私自身が人間と恋愛するイメージがわかないので、殿下が誰とパーティに行こうが、気にもならない。
それよりもフェンリルのニーヴをまた太らせてしまうんじゃないか、という心配のほうが大きいかも。
「とりあえず三日後にジーンの手が空いたら潜入しようかな」
「ジーン様もお忙しいでしょうね。代理聖女として討伐に参加した手前、パーティ不参加というわけにはいきませんし……」
「そうね。ジーンに与えられた部屋に行って、そこから勇者の部屋に侵入することになると思う」
ミシュティが納得したように頷き、挨拶をしたあとセシリアの教育のために転移していった。
「恋愛か……」
人間や獣人を親に持つエルフは珍しいけれど、いないわけではない。
エルフだって恋はする。
他種族との恋愛が出来ないわけではないのだ。
ただ、子供まで……というのは大抵の場合、父親がエルフ。
子はエルフか、相方の種族のどちらかで生まれるが──何故か高確率でエルフにはならない。

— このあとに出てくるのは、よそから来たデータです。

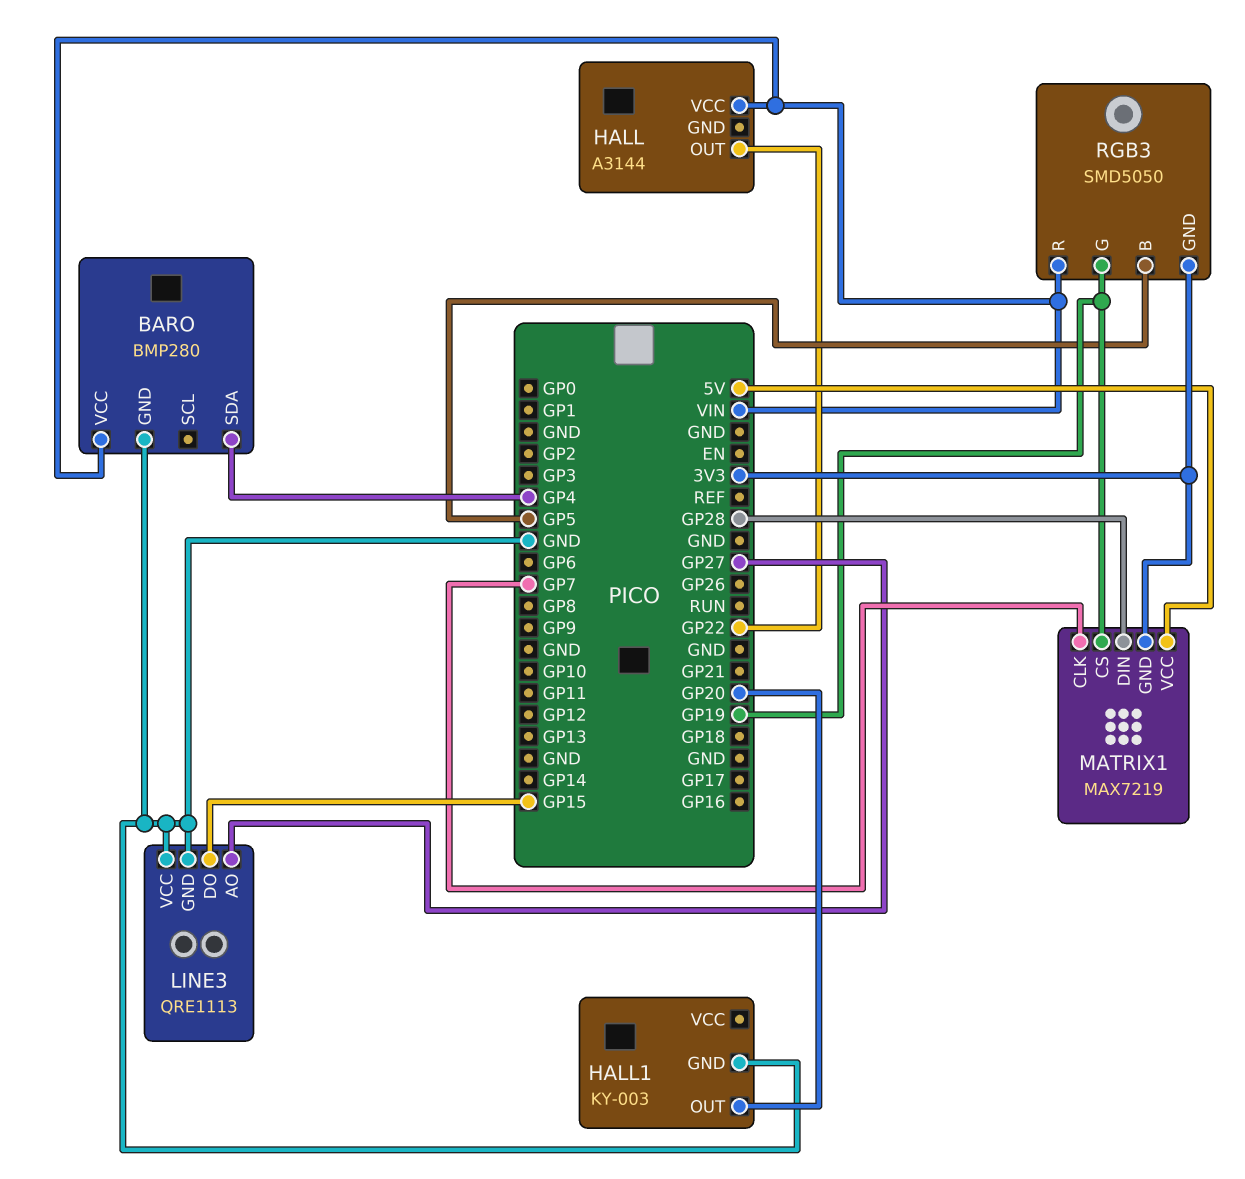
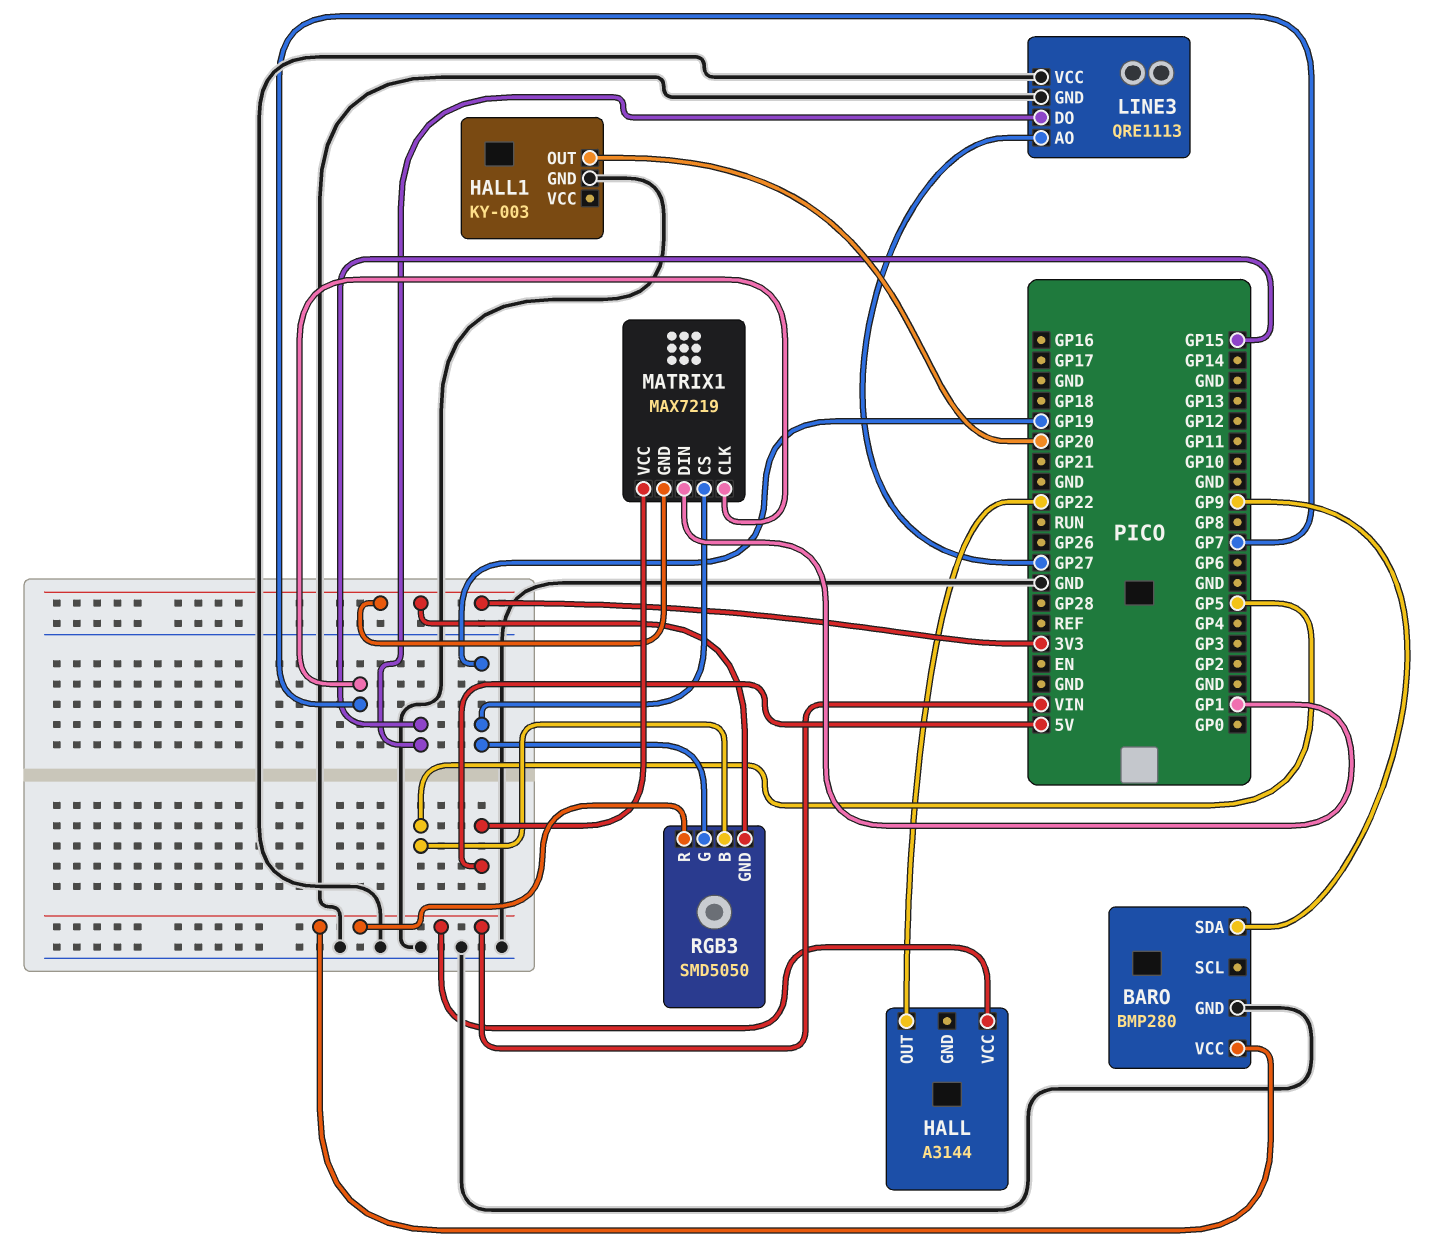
BARO pin SDA: GP4 -> GP9
MATRIX1 pin DIN: GP28 -> GP1

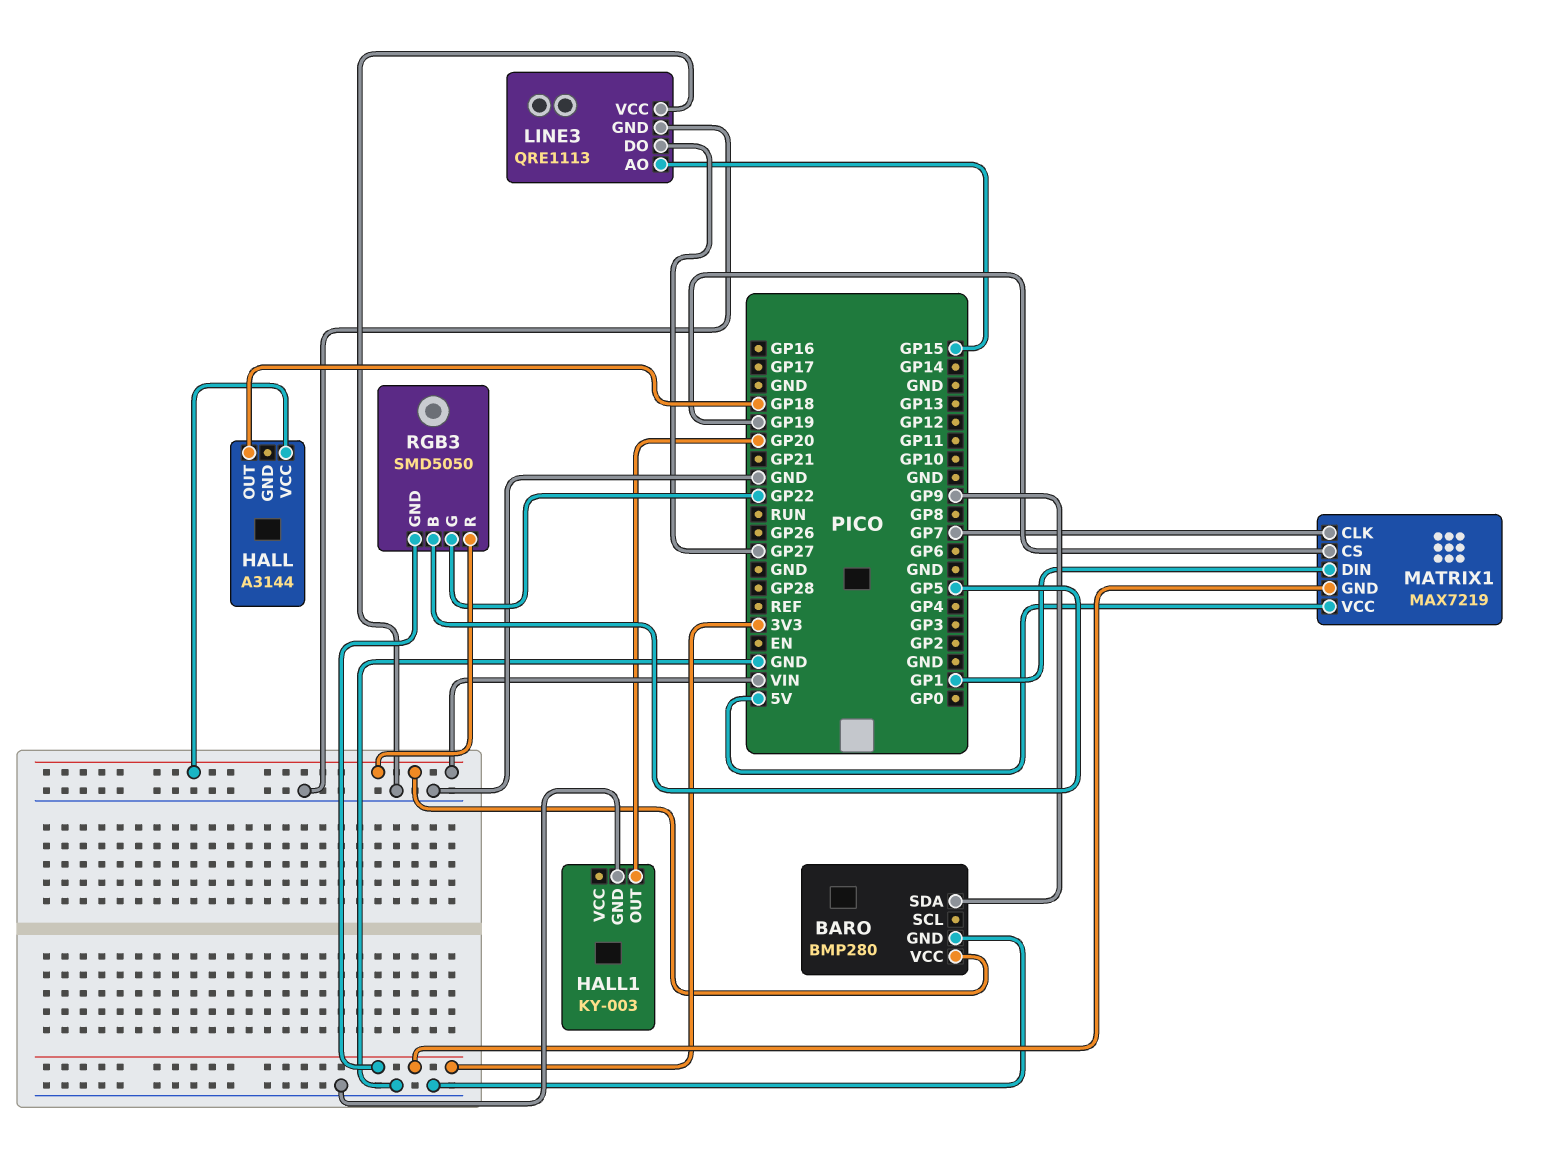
HALL pin OUT: GP22 -> GP18
LINE3 pin AO: GP27 -> GP15
LINE3 pin DO: GP15 -> GP27
RGB3 pin G: GP19 -> GP22

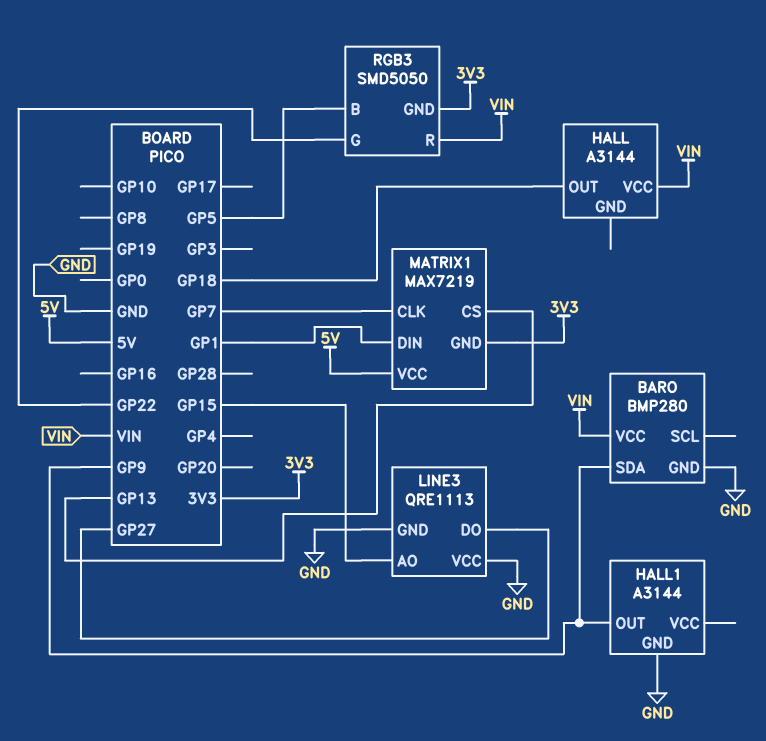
HALL1: KY-003 -> A3144
HALL1 pin OUT: GP20 -> GP9
MATRIX1 pin CS: GP19 -> GP13

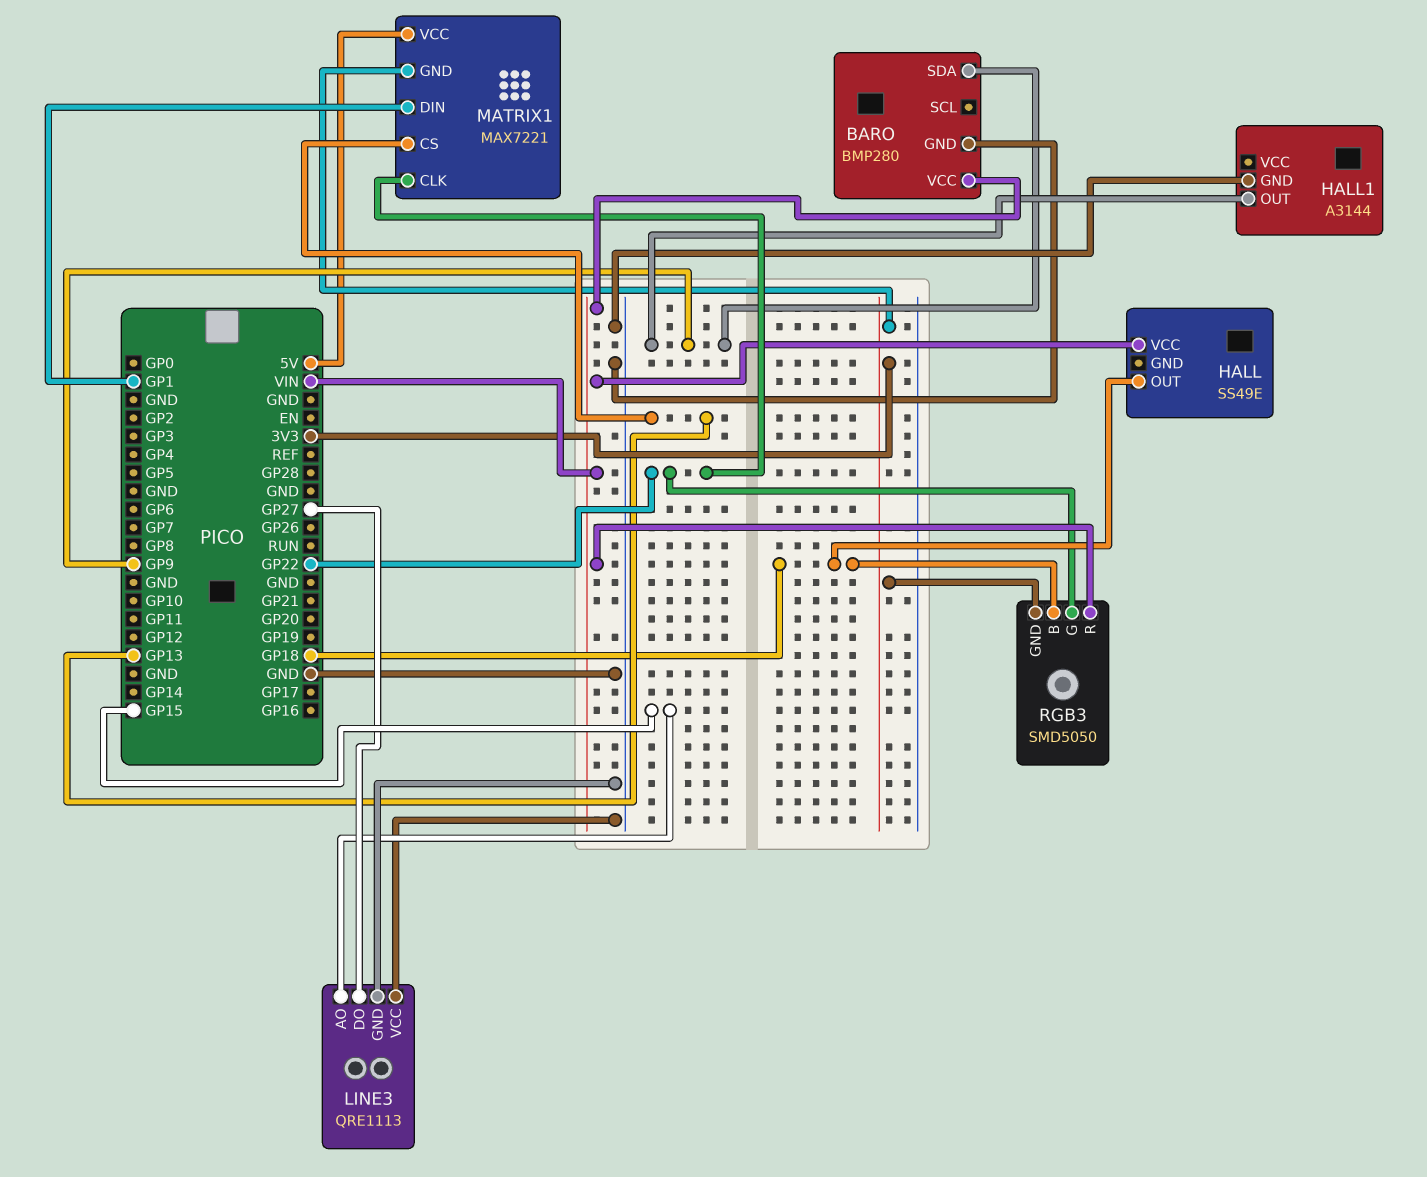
HALL: A3144 -> SS49E
MATRIX1: MAX7219 -> MAX7221
MATRIX1 pin CLK: GP7 -> GP22
RGB3 pin B: GP5 -> GP18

他の組み合わせでは半々の確率なのに、エルフだけは異様に他種族との間にエルフが生まれにくい。
なので女性エルフが他種族の子を産むことは、まず無いと言っていい。
少なくとも、私は聞いたことがない。
一生のうちに一回か二回しかないであろう出産のチャンスを他種族と行うのは、ギャンブルのようなものだから。
(もちろん、本当に恋愛してる人もいるんだろうけど……)
女性エルフがあまり他種族と恋愛しないのは、本能的なもの。
せっかく産んだ我が子が、短命種だったら百年やそこらで居なくなってしまう。
それを回避しているんだと思う。